Isolation of Hydrolyzable Tannins from Castanea sativa Using Centrifugal Partition Chromatography.

Castanea sativa wood is a rich source of hydrolyzable tannins, known for their diverse bioactivities. To investigate these bioactive properties further, it is crucial to isolate and characterize hydrophilic compounds effectively. To address this issue, we developed a centrifugal partition chromatography (CPC) method and applied it to an aqueous C. sativa wood extract. We determined the partition coefficients (KD) of the six major compounds using four butanol-/water-based biphasic solvent systems. Initially, we utilized the n-butanol/propanol/water (3:1:4, v/v/v) systems for the first fractionation step. Subsequently, we employed the water/methyl tert-butyl ether/butanol/acetone (8:5:3:4, v/v/v/v) system to fractionate moderately and highly hydrophilic fractions.
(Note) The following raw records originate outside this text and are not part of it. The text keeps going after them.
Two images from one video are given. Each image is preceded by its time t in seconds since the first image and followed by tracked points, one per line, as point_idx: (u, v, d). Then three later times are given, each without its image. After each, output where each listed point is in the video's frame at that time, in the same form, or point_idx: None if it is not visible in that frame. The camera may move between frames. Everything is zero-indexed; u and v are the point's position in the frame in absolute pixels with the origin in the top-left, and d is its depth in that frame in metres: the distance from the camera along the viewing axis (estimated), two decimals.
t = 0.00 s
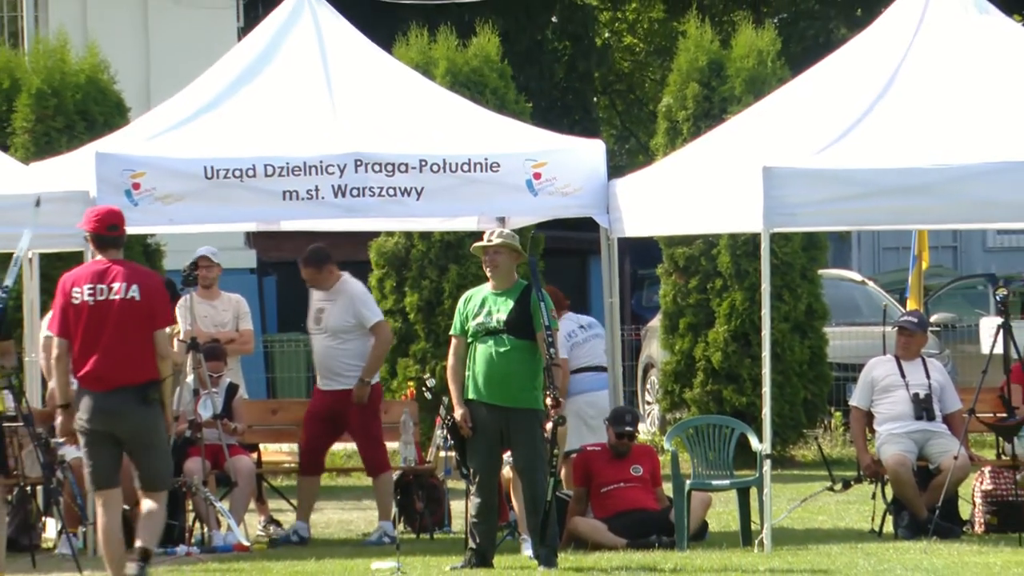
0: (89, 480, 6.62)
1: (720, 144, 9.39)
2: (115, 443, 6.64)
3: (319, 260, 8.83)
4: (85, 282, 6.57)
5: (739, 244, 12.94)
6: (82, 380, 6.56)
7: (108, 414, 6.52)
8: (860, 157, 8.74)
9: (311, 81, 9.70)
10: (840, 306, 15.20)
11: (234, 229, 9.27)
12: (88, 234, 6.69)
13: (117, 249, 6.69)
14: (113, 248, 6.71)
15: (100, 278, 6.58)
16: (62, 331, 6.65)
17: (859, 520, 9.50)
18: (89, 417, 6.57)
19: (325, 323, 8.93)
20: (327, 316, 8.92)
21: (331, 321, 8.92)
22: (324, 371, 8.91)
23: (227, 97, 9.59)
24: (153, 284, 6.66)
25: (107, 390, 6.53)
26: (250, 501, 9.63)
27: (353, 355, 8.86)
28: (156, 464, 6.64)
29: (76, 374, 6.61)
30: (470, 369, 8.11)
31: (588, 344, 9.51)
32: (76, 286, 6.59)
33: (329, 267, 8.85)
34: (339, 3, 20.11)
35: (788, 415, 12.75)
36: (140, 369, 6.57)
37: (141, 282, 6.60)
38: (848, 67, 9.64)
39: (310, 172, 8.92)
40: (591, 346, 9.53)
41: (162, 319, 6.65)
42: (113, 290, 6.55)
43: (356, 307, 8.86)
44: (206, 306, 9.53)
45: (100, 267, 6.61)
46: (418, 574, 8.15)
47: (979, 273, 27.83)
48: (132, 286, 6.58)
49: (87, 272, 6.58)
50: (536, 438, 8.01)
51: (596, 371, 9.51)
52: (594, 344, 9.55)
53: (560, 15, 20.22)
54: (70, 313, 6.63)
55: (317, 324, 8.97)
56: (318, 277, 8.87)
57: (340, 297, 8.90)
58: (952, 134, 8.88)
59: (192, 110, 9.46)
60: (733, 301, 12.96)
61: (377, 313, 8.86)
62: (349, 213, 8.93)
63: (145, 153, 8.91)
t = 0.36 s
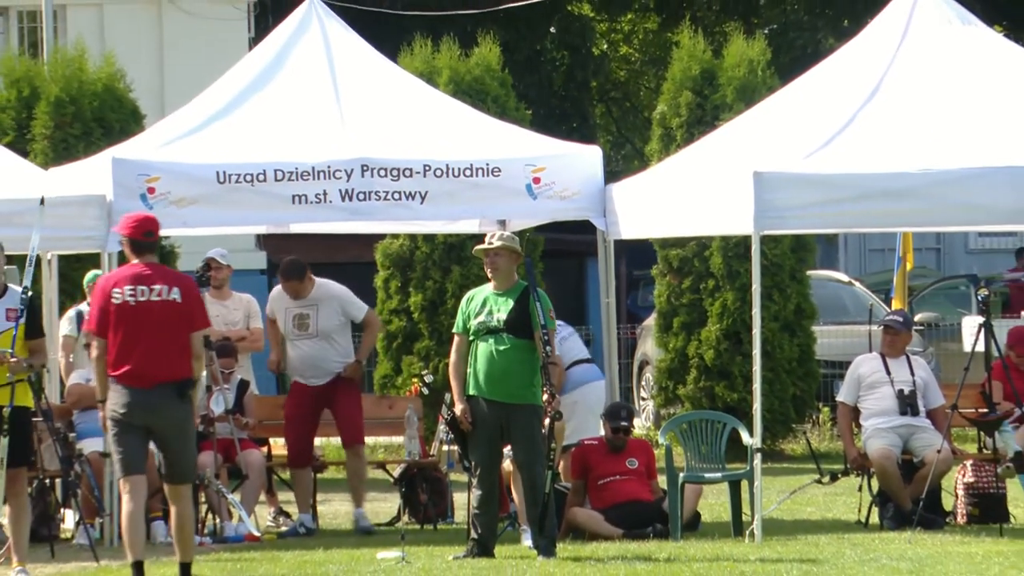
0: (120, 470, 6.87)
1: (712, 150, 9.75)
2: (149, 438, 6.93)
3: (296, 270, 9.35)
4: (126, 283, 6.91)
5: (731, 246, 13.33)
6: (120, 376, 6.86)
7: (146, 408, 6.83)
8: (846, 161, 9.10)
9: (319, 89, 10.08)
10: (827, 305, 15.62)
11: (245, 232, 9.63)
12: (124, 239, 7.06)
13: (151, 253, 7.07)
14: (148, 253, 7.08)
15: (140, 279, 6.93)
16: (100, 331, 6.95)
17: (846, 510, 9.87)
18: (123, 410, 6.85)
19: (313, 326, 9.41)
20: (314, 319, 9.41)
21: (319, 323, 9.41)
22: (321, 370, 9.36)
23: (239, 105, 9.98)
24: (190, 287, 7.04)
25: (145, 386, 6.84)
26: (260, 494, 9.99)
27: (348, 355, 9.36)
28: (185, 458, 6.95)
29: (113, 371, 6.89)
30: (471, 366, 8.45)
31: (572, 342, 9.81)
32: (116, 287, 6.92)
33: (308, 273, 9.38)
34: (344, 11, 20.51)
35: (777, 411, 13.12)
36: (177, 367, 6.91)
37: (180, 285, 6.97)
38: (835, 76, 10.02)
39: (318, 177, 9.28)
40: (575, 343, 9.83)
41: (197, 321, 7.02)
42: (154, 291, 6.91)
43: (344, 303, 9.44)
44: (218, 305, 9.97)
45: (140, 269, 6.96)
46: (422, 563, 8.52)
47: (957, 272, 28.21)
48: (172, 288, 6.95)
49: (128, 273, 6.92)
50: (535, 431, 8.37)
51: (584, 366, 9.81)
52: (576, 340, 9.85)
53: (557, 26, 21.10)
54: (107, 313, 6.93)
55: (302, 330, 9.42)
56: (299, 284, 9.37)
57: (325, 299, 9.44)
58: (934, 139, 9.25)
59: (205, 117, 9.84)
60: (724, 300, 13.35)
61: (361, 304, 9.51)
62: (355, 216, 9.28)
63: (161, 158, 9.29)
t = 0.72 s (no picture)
0: (143, 462, 7.24)
1: (704, 156, 10.12)
2: (175, 430, 7.30)
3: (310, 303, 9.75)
4: (161, 279, 7.28)
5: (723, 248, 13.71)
6: (149, 368, 7.21)
7: (175, 399, 7.20)
8: (832, 165, 9.46)
9: (326, 97, 10.46)
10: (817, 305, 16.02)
11: (256, 234, 9.99)
12: (160, 236, 7.38)
13: (186, 252, 7.41)
14: (183, 250, 7.41)
15: (174, 276, 7.31)
16: (133, 322, 7.29)
17: (834, 502, 10.27)
18: (152, 403, 7.21)
19: (318, 356, 9.85)
20: (320, 350, 9.84)
21: (324, 354, 9.86)
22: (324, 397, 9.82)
23: (249, 112, 10.35)
24: (221, 286, 7.43)
25: (175, 377, 7.20)
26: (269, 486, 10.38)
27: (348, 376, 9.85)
28: (205, 450, 7.31)
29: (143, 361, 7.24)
30: (473, 363, 8.81)
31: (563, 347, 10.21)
32: (151, 281, 7.29)
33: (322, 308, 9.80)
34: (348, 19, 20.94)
35: (768, 407, 13.51)
36: (206, 361, 7.28)
37: (213, 284, 7.37)
38: (822, 85, 10.41)
39: (326, 182, 9.66)
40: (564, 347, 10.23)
41: (226, 320, 7.41)
42: (188, 288, 7.30)
43: (347, 338, 9.88)
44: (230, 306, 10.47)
45: (174, 266, 7.34)
46: (426, 552, 8.90)
47: (941, 274, 28.62)
48: (205, 287, 7.35)
49: (164, 268, 7.30)
50: (535, 426, 8.73)
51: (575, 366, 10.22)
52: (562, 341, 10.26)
53: (557, 37, 21.64)
54: (140, 306, 7.29)
55: (307, 353, 9.85)
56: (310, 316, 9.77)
57: (330, 331, 9.88)
58: (917, 144, 9.63)
59: (217, 124, 10.21)
60: (716, 300, 13.74)
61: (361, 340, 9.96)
62: (362, 219, 9.66)
63: (173, 163, 9.66)
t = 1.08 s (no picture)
0: (161, 455, 7.60)
1: (698, 161, 10.50)
2: (189, 424, 7.66)
3: (328, 339, 10.33)
4: (165, 283, 7.64)
5: (716, 250, 14.09)
6: (163, 366, 7.58)
7: (188, 395, 7.55)
8: (821, 170, 9.83)
9: (333, 105, 10.84)
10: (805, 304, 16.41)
11: (266, 237, 10.36)
12: (160, 239, 7.69)
13: (186, 252, 7.73)
14: (183, 251, 7.74)
15: (178, 279, 7.66)
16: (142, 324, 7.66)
17: (823, 495, 10.68)
18: (167, 398, 7.56)
19: (333, 387, 10.45)
20: (335, 382, 10.44)
21: (339, 385, 10.47)
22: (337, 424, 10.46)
23: (258, 119, 10.73)
24: (225, 283, 7.78)
25: (188, 374, 7.56)
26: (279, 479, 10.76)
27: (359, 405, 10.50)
28: (217, 441, 7.66)
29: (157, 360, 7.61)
30: (475, 361, 9.17)
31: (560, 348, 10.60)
32: (156, 286, 7.65)
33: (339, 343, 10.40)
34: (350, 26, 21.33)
35: (758, 403, 13.89)
36: (216, 356, 7.65)
37: (216, 281, 7.71)
38: (810, 93, 10.80)
39: (333, 186, 10.03)
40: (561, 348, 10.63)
41: (232, 315, 7.77)
42: (193, 288, 7.65)
43: (360, 371, 10.49)
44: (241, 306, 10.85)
45: (176, 269, 7.69)
46: (430, 543, 9.27)
47: (926, 274, 29.00)
48: (209, 285, 7.70)
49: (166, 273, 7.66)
50: (534, 419, 9.09)
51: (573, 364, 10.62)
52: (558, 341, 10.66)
53: (555, 47, 22.51)
54: (148, 310, 7.66)
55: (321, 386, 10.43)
56: (328, 352, 10.36)
57: (344, 364, 10.47)
58: (901, 150, 10.01)
59: (227, 130, 10.59)
60: (709, 301, 14.12)
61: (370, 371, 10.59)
62: (368, 222, 10.03)
63: (186, 167, 10.03)
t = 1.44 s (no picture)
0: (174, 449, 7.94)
1: (692, 166, 10.88)
2: (199, 419, 8.00)
3: (335, 345, 10.85)
4: (170, 283, 7.97)
5: (709, 252, 14.48)
6: (175, 364, 7.94)
7: (196, 391, 7.90)
8: (810, 175, 10.19)
9: (339, 112, 11.23)
10: (794, 304, 16.82)
11: (275, 239, 10.74)
12: (167, 243, 8.07)
13: (190, 254, 8.09)
14: (189, 253, 8.09)
15: (184, 279, 8.00)
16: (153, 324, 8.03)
17: (811, 488, 11.07)
18: (179, 394, 7.91)
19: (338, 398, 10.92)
20: (340, 393, 10.91)
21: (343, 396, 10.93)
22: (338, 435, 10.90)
23: (267, 126, 11.11)
24: (229, 281, 8.11)
25: (196, 371, 7.92)
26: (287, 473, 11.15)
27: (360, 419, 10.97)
28: (226, 435, 8.00)
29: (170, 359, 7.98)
30: (477, 358, 9.55)
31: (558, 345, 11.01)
32: (161, 286, 7.99)
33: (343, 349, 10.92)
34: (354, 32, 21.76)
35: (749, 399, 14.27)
36: (224, 353, 8.01)
37: (221, 281, 8.05)
38: (800, 102, 11.21)
39: (340, 190, 10.42)
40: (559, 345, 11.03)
41: (237, 312, 8.12)
42: (199, 288, 7.99)
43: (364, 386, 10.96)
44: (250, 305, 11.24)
45: (182, 270, 8.03)
46: (434, 534, 9.65)
47: (909, 274, 29.38)
48: (214, 285, 8.04)
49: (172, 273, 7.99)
50: (534, 414, 9.47)
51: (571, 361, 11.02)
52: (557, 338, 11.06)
53: (555, 55, 23.82)
54: (159, 310, 8.02)
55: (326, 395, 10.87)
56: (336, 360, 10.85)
57: (350, 376, 10.93)
58: (887, 156, 10.39)
59: (237, 137, 10.97)
60: (702, 300, 14.51)
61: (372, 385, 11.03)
62: (375, 225, 10.46)
63: (199, 172, 10.39)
We calculated the KD values for major compounds of the most hydrophilic fractions using the butanol/ethanol/water (4:1:5, v/v/v) and butanol/isopropanol/water (2:1:3, v/v/v) systems. In total, we isolated 23 compounds through a combination of CPC, size exclusion chromatography, and preparative HPLC. Among these compounds, six have never been previously described. We characterized them by 1D and 2D NMR experiments and high-resolution mass spectroscopy acquisitions.